En ocasiones los niños han sido testigos directos de los obstáculos que tenían que superar sus padres para proporcionarles un futuro, sin una figura materna en la familia y con penurias laborales de por medio. En el drama En busca de la felicidad, el personaje interpretado por Will Smith pierde su empleo y se queda en la calle con un muchacho de 5 años. Tendrá que reinventarse y sacar lo mejor de sí mismo, para que ambos puedan salir adelante. Si echamos la mirada atrás, en el neorrealismo italiano encontramos Ladrón de bicicletas; un largometraje con ciertas similitudes, en un contexto diferente.

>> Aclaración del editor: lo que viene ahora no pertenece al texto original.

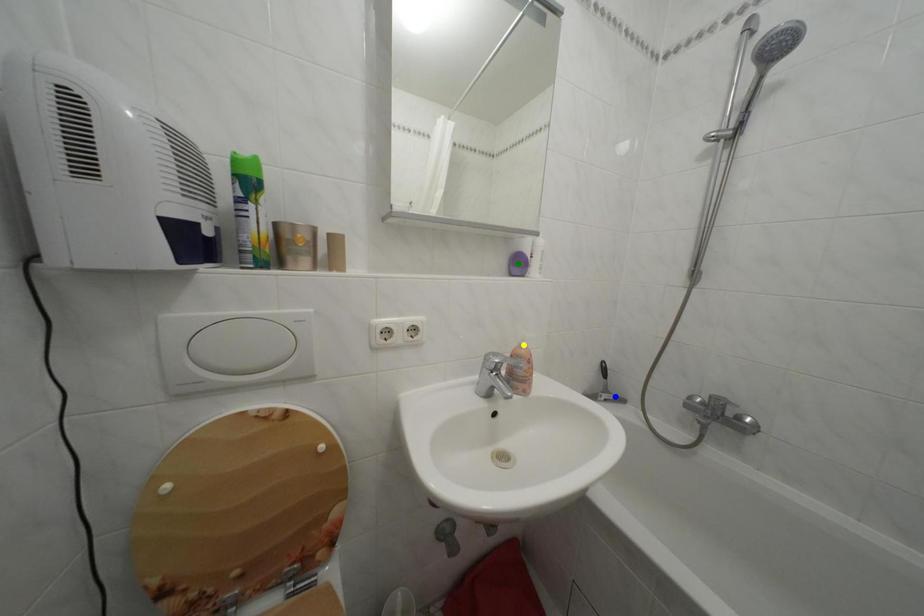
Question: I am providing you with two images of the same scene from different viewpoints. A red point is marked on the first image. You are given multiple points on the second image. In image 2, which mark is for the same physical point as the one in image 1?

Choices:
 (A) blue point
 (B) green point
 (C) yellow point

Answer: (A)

Un auténtico desempleado daba vida a un trabajador que cuenta con un fin de semana para recuperar la bicicleta que le han robado, si quiere conservar su trabajo. Junto a su retoño emprende una desesperada búsqueda por las calles de Roma, que da lugar a una bellísima historia de entrega mutua.

La obra maestra de Vittorio De Sica ha inspirado a no pocos guionistas y entre las referencias más evidentes está Una vida mejor, que cambia la bicicleta por una furgoneta y la situación en Italia a mediados del siglo pasado, por el problema de la inmigración en Estados Unidos. A diferencia de las anteriores, aquí la infancia deja paso a la adolescencia de un chaval que se mueve en ambientes marginales, que ya no es un mero espectador de lo que está sucediendo y cuya peligrosa situación fuerza a su padre a redoblar esfuerzos.

Una película que he visto infinidad de veces y no deja de fascinarme es Una historia del Bronx, excelente debut como realizador de Robert De Niro. Cuenta las dificultades que tiene un honrado conductor de autobuses para evitar que su hijo Calogero se relacione con un respetado gánster del Bronx, que le ofrece su protección y afecto. El relato, que es uno de los alegatos contra el racismo más honestos que conozco, comprende las etapas de la niñez y la juventud de Calogero, que aprende de su progenitor y éste, a su vez, lo hará de él. Mucho más reciente y también con unas virtudes que le dotan de singularidad está Nebraska, una comedia dramática acerca de un anciano con alzhéimer empeñado en cobrar un premio que cree haber ganado. En esta ocasión es el hijo -ya adulto-, el que lleva la voz cantante, emprendiendo un largo viaje por parajes rurales de Estados Unidos para cobrar el premio, en un trayecto que les servirá para recomponer su deteriorada relación.

El cine también ha ofrecido interesantes reflexiones sobre las consecuencias de que los padres pasen mucho tiempo fuera de casa, centrados en alcanzar sus metas laborales. Éste es un tema transversal en la interesante De tal padre, tal hijo, del japonés Koreeda, que plantea el conflicto entre los lazos afectivos o de sangre, cuando un matrimonio es informado de que su niño de 6 años fue cambiado al nacer. En el caso de la producción de Pixar Buscando a Nemo, fue el sentimiento de culpa del creativo Andrew Stanton, por pasar mucho tiempo en su trabajo, lo que impulsó esta cinta animada sobre un padre afectuoso, pero imperfecto, que tiende a sobreproteger al pequeño Nemo, con consecuencias negativas para ambos.

Y no podía faltar en este artículo una película como Kramer contra Kramer, ganadora de 5 Oscar. Ted Kramer, un publicista absorbido por su profesión, al regresar una noche a casa se encuentra con que su esposa le abandona, dejándole a su cargo al hijo que tienen. Los acontecimientos le obligarán a pasar más tiempo con él, cambiando sus prioridades, mientras que la madre regresará después para reclamar su tutela. Trata las consecuencias de un problema tan extendido en la sociedad moderna como es el lugar de los críos cuando sus progenitores se separan. Un extraordinario Dustin Hoffman eleva a un nivel superior lo que podría haber sido un telefilm, trasladando a la pantalla una situación similar a lo que estaba pasando en la vida real. El largometraje es un alegato sobre la paternidad que, con un discurso sincero y bien elaborado, cuestiona por qué se considera al hombre menos capacitado para el cuidado de los hijos.